◆ **Work task A**: Please decide whether each of the following statements agrees with the Dorsett Road text, answering yes or no and quoting the words from that text that settle it. (i) Dorsett Road was chosen for funding in the Initiative's second round of regional demonstration projects. (ii) Dorsett Road is roughly five miles long. (iii) A Great Street lets people walk comfortably and safely.
◆ **Work task B**: Pick up the Dorsett Road text after its final line and keep writing it.

See Update Below
In August 2012, East-West Gateway Council of Governments selected Dorsett Road for funding in the Initiative’s second round of regional demonstration projects. A little over three miles long, Dorsett Road serves as the “Main Street” for Maryland Heights’ residents, workers, and visitors. While creating a street that supports and promotes all modes of travel, this project expands the vision for Dorsett Road outside the right-of-way to consider how street design choices can impact surrounding land uses and support development opportunities. Making Dorsett Road a Great Street will require closely working with the community to provide careful and intentional planning that supports a fully functional multi-modal suburban environment and sets a framework for future development.A Great Street . . .
- Reflects the neighborhood through which it passes in scale and design.
- Allows people to walk comfortably and safely.
- Contributes to the economic vitality of the city.
- Supports a balance of transportation modes including transit, walking, bicycling, autos and freight.
- Strikes a balance among the elements of modern mobility: travel, local circulation and access.
- Includes places that are memorable and interesting.
- Provides an attractive and refreshing environment by working with natural systems.

◆ **Record excerpts**:
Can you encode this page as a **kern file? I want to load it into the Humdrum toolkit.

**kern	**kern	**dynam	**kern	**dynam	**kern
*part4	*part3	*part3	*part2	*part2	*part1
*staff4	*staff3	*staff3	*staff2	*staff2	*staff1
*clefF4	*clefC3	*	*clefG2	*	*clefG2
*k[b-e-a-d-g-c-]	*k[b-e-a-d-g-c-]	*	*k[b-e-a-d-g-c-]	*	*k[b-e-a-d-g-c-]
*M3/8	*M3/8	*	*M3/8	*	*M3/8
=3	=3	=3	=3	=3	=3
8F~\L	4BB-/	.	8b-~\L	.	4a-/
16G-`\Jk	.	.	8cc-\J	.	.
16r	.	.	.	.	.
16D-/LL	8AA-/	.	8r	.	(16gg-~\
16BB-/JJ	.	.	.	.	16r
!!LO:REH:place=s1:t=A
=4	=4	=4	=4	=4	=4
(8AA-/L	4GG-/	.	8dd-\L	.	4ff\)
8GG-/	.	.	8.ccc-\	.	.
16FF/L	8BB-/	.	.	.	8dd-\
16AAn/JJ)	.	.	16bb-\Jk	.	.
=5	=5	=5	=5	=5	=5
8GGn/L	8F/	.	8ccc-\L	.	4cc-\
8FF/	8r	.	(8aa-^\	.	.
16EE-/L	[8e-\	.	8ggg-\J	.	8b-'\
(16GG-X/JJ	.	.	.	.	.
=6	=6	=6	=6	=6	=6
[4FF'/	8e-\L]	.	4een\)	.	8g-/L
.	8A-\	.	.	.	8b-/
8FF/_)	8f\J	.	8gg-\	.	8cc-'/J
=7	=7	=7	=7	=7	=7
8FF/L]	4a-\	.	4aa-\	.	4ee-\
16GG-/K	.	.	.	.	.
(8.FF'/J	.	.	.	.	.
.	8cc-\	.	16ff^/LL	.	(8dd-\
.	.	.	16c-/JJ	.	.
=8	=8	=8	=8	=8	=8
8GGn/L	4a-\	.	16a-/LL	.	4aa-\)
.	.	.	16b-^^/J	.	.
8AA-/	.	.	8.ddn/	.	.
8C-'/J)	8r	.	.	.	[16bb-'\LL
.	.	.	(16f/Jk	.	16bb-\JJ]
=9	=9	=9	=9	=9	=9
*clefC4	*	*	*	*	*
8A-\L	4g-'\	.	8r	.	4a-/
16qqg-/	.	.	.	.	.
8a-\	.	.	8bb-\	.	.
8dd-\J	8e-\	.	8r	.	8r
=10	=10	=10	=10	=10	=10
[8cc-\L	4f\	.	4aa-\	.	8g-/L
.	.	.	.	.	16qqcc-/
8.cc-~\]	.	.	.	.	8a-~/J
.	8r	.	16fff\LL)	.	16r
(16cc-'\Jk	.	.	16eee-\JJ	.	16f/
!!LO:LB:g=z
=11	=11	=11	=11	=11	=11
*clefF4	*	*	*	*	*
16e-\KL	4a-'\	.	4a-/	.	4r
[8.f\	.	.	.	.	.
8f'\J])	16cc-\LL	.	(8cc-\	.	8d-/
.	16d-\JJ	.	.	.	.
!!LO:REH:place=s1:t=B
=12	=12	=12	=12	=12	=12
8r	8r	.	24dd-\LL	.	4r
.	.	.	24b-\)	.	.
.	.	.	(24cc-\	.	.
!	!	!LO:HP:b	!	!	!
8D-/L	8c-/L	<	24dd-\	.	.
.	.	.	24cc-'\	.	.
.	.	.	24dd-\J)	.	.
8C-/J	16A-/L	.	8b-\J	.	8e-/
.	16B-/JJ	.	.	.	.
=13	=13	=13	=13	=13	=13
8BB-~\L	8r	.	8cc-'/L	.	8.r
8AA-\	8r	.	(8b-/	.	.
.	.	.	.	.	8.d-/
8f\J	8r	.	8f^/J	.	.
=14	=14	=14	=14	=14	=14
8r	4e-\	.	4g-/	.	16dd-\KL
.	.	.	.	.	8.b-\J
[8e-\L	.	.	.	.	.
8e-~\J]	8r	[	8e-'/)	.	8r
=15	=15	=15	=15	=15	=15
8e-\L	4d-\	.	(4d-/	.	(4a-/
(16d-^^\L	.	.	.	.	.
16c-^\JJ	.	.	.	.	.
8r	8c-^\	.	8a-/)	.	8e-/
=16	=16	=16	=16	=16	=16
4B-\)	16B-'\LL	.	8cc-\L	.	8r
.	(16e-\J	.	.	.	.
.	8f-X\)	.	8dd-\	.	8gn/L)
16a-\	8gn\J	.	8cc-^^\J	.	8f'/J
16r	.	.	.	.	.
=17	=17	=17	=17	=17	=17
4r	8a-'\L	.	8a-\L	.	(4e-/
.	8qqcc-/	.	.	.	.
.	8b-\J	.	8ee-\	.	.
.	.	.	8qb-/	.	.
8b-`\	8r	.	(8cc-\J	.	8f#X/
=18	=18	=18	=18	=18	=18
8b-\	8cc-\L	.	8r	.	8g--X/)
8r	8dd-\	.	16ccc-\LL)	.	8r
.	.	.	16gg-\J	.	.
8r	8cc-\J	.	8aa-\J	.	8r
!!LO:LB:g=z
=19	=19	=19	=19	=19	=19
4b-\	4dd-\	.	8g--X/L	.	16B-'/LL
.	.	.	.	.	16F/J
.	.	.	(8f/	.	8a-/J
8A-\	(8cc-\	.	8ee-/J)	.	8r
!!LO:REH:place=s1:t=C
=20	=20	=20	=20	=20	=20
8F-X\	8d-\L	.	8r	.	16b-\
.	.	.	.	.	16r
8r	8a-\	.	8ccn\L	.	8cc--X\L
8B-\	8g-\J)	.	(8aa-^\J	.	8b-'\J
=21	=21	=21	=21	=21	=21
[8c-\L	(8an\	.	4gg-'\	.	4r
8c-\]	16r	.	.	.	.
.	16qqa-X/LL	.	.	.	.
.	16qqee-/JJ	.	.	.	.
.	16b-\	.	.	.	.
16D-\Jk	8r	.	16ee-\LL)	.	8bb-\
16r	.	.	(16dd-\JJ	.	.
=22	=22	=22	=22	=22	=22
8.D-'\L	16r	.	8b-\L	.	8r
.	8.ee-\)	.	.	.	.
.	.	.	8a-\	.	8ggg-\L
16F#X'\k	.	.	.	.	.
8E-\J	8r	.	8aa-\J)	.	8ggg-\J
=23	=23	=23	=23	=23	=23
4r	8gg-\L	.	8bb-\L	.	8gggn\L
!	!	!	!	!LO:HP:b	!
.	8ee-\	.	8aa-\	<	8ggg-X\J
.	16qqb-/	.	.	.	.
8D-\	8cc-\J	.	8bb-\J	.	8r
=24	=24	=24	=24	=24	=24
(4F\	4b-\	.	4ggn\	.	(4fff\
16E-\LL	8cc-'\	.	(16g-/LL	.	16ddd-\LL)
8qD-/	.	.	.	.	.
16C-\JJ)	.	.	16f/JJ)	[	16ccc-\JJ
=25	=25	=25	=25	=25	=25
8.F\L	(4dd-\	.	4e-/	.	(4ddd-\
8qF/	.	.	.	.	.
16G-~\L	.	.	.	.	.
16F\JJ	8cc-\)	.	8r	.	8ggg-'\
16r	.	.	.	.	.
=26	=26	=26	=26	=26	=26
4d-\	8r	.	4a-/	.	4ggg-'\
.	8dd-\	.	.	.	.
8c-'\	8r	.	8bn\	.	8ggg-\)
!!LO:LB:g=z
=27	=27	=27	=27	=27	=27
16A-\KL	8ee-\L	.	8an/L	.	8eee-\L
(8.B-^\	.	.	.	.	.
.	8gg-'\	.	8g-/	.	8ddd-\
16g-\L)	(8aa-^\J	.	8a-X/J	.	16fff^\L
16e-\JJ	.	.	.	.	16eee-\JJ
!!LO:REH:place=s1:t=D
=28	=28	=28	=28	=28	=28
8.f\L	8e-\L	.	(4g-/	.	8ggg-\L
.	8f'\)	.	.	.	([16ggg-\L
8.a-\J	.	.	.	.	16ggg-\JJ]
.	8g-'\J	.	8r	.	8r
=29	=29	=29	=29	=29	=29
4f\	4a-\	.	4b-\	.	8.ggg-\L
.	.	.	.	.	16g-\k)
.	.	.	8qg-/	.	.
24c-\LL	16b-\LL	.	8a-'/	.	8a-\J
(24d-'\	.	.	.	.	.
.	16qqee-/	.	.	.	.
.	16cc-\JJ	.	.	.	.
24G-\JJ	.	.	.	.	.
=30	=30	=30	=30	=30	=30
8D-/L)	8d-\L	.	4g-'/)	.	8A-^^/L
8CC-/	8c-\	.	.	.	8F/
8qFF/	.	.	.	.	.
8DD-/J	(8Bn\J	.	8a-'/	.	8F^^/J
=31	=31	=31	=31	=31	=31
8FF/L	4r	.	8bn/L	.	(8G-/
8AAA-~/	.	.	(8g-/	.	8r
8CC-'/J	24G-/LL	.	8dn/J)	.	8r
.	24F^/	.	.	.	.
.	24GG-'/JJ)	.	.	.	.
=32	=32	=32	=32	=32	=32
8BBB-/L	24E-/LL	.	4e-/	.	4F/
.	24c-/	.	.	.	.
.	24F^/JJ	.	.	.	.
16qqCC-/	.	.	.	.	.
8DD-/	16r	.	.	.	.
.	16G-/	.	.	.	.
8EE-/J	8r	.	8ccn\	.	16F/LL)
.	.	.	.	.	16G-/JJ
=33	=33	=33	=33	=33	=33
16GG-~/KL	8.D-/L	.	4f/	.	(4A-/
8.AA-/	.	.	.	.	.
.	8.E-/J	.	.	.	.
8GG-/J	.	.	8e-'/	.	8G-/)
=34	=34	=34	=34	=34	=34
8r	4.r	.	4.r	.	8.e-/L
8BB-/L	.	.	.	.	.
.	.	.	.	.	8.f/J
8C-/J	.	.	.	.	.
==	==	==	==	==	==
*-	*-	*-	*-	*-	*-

◆ **Output A**:
(i) Yes: "In August 2012, East-West Gateway Council of Governments selected Dorsett Road for funding in the Initiative’s second round of regional demonstration projects."
(ii) No: "A little over three miles long"
(iii) Yes: "Allows people to walk comfortably and safely."

◆ **Output B**:
The ProjectThe study focused on the following:
- Transportation and transit planning
- Improvement of pedestrian and bicycle accommodations
- Identification of opportunities for open space, parks and trails networks
- Outlined aesthetic improvements that create destinations within the corridor
- The creation of community gathering places and assets
- Economic development and land use planning
More than 250 people attended at least one of three public meetings. Various other media outlets were used to engage the community including local TV and newspapers, the City Newsletter, social media, advertising on Metro buses, direct mailings, posters and postcards distributed to businesses along the corridor and variable message signs along the corridor.Key Recommendations:
- Prepare an update to the city’s Comprehensive Plan to make permanent the vision for the corridor.
- Collaborate more closely with the business community in the study area.
- Amend the city’s zoning ordinance to accommodate more flexible uses and site plans.
- Encourage the identified preferred land uses at specific nodes along the corridor (see map).
- Enhanced crosswalks to provide safer crossings, particularly at certain mid-block areas.
- Create a multi-use path that extends the length of the corridor. This path would create community-wide connections between neighborhoods and businesses, and create closer linkages to amenities such as Creve Coeur Park.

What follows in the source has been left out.